Dedicated Audio Processors at the Edge are the Future. Here are the Reasons Why
In the evolution of computing, digital devices were initially powered by generic microcontrollers and microprocessors. As specialized applications became more complex, VLIW engines or DSPs rose in popularity. A similar progression also took place for video processing with specially-optimized video processors emerging to enable advanced functionalities for digital television, immersive gaming, 3D and VR. Now, as audio is finally advancing as a key interface for human-to-machine and even machine-to-machine communication and interactions, a comparable evolution is taking place where DSPs are being optimized to do more than just traditional audio processing. For example, by augmenting audio DSPs with the latest machine learning circuitry, they provide more value than just improving audio quality. They bring artificial intelligence (AI) to consumer devices, making them smarter and more powerful at the edge, without needing a network connection. The implications are powerful.
As we look closer at this audio evolution, below are a few reasons why “audio edge processors” are becoming critical requirements for designing the next generation of sound bars, smart home devices, smart speakers, smart TVs and a whole host of intelligent IoT devices.

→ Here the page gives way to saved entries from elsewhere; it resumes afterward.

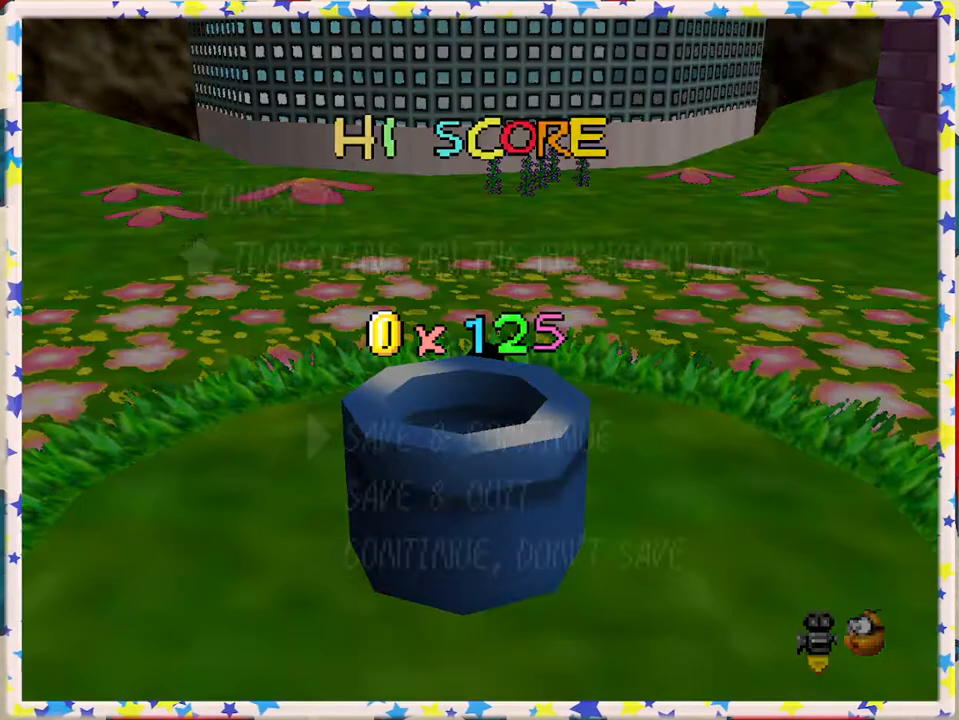
{"buttons": [], "left_stick": "center", "events": [[133, "A", "down"], [217, "A", "up"]]}
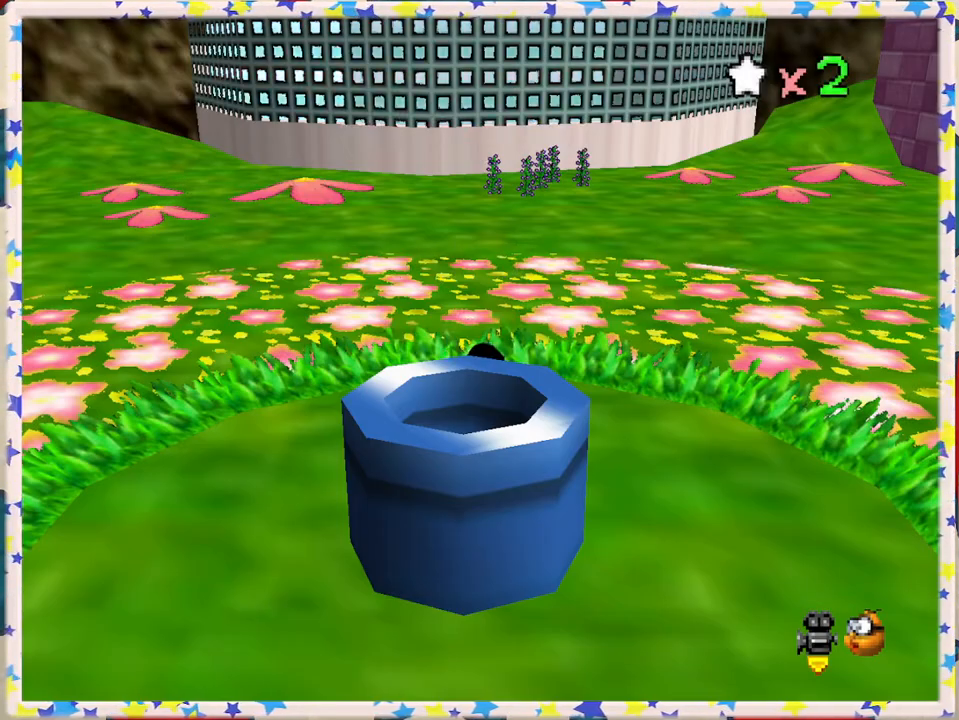
{"buttons": [], "left_stick": "center", "events": [[367, "C_RIGHT", "down"], [500, "C_RIGHT", "up"]]}
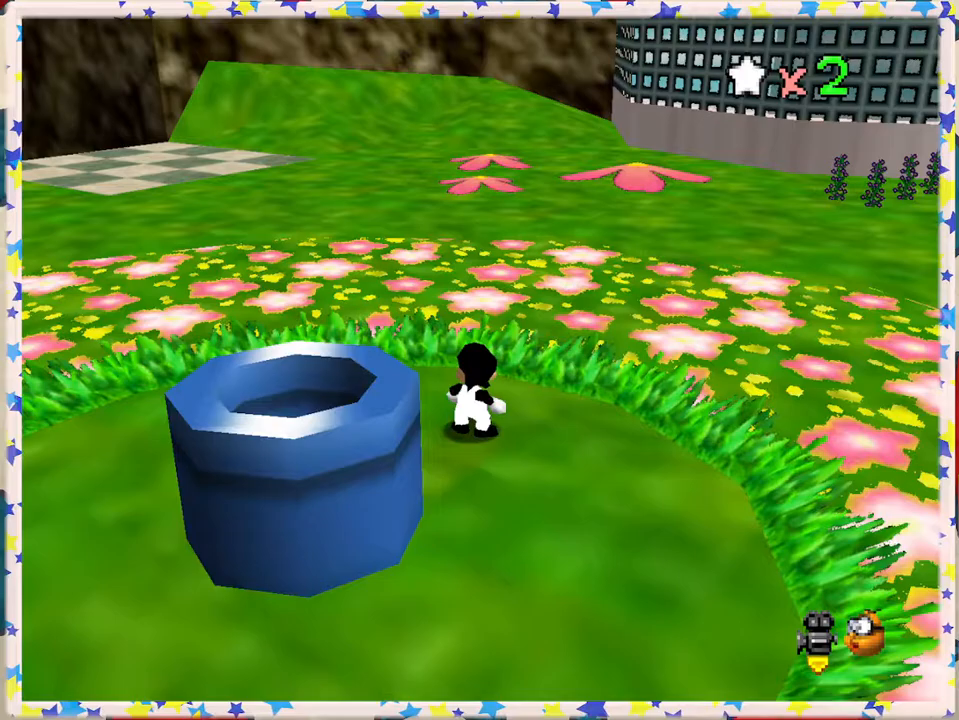
{"buttons": [], "left_stick": "center", "events": [[100, "C_RIGHT", "down"], [200, "C_RIGHT", "up"], [267, "C_RIGHT", "down"], [467, "C_RIGHT", "up"]]}
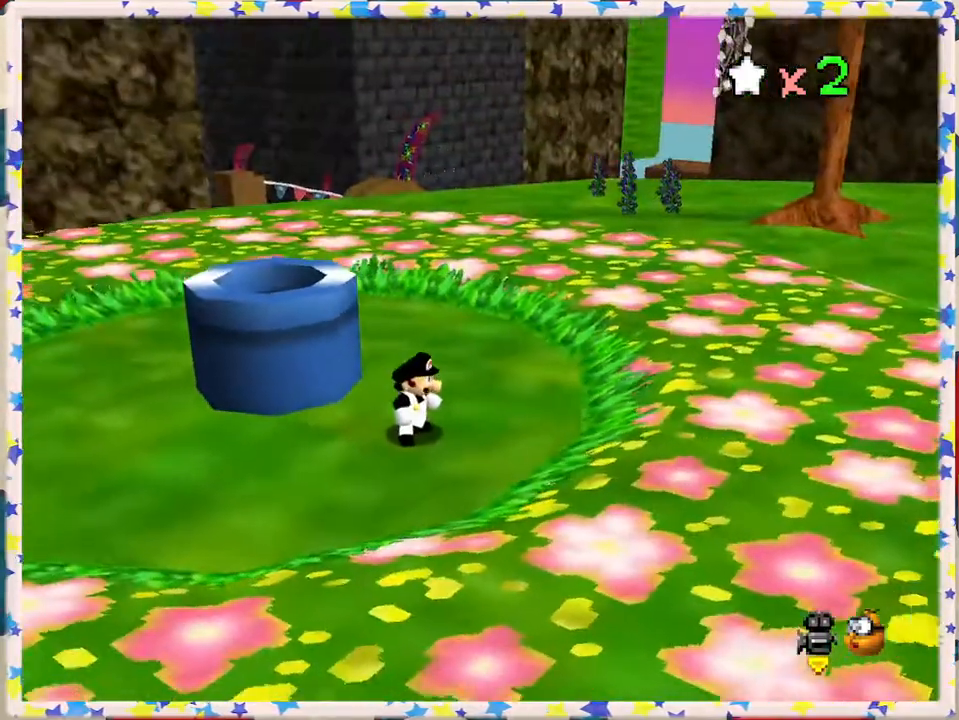
{"buttons": ["A"], "left_stick": "up", "events": [[83, "left_stick", "left"], [200, "C_RIGHT", "down"], [267, "C_RIGHT", "up"], [317, "left_stick", "up"], [467, "A", "down"]]}
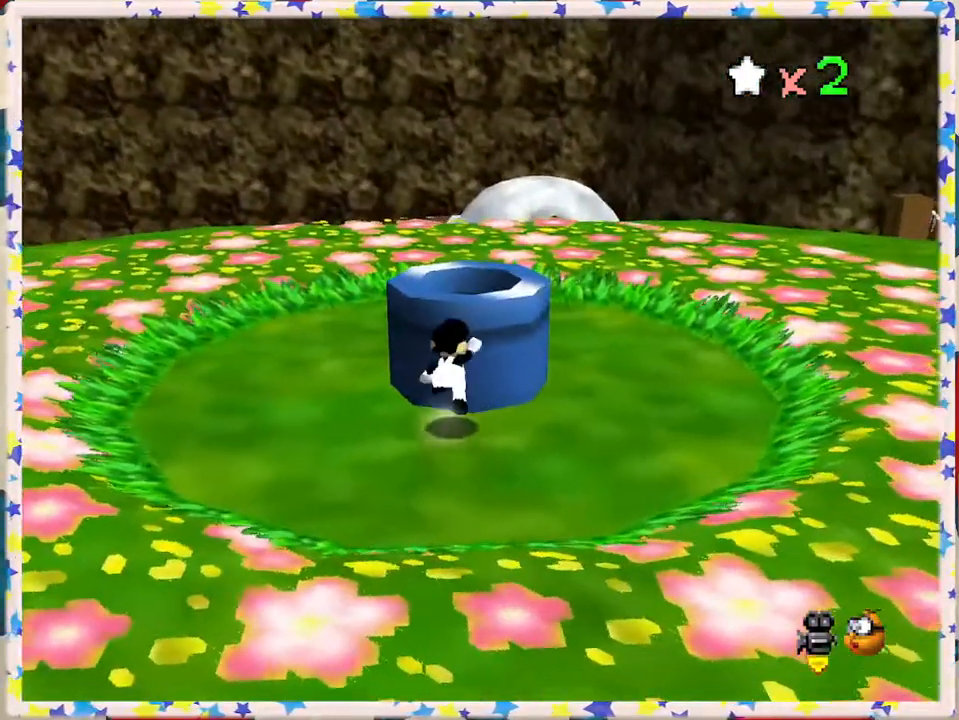
{"buttons": [], "left_stick": "down", "events": [[33, "left_stick", "up-right"], [200, "A", "up"], [217, "left_stick", "center"], [283, "left_stick", "down"]]}
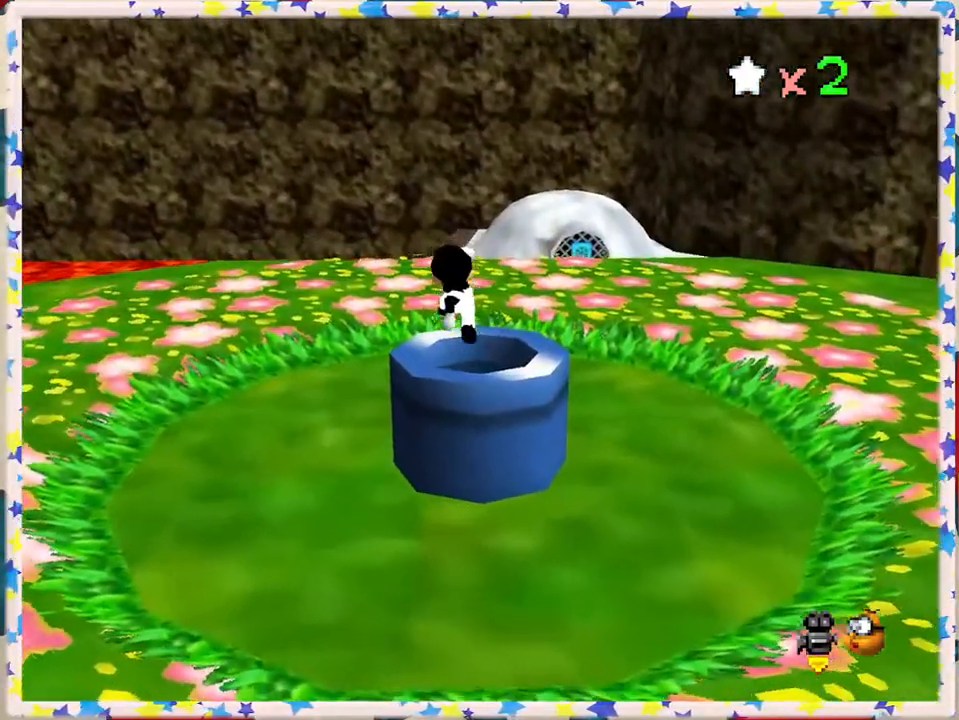
{"buttons": [], "left_stick": "center", "events": [[117, "left_stick", "center"]]}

#1 Higher Quality Performance and Smarter Functionality
Most devices today rely on an applications processor to perform a broad range of duties. With the advent of AI, machine learning and audio playback capabilities being built into devices, the applications processor has become overtasked. When advanced voice processing has to compete with normal device functions, problems such as latency, application processor overheating and power consumption budgets become issues. Adding a second or more powerful applications processor is not practical and means higher cost, increased power consumption, repeating the porting of audio codes or repartitioning algorithms, and possibly having to recertify the end device within its ecosystem. The end result would be a more expensive device delivered late to the market. Likewise, adding a generic DSP would not be sufficient for high quality audio performance or intelligent functions.
The ideal solution is to use a specialized audio edge processor with an audio-specific instruction set, machine learning optimizations, and a focus on the audio fabric. These processors can deliver enough compute power to process complex audio with AI and machine learning algorithms at a fraction of the energy of an application processor or generic DSP implementation. This results in high-quality audio performance and intelligent functions for smart devices such as the ability to identify or locate the person speaking or cancel out noise interference. It also consumes much less power, allowing the device to become battery powered and mobile. Lower power also means less heat which equates to higher reliability and longer device life.
Take a look at the popular Amazon Alexa devices. They take a lot of processing power to recognize wake words such as “Alexa,” particularly in noisy conditions and when the user is farther away from the device. The audio edge processor provides the compute power at the edge needed to handle this and other functions that previously might have been handled in the cloud. However, even cloud providers agree that they can’t continue to send everything into the cloud due to increased latency, network traffic, connection reliability, and privacy concerns. Adding a specialized audio edge processor to handle more functions solves these problems.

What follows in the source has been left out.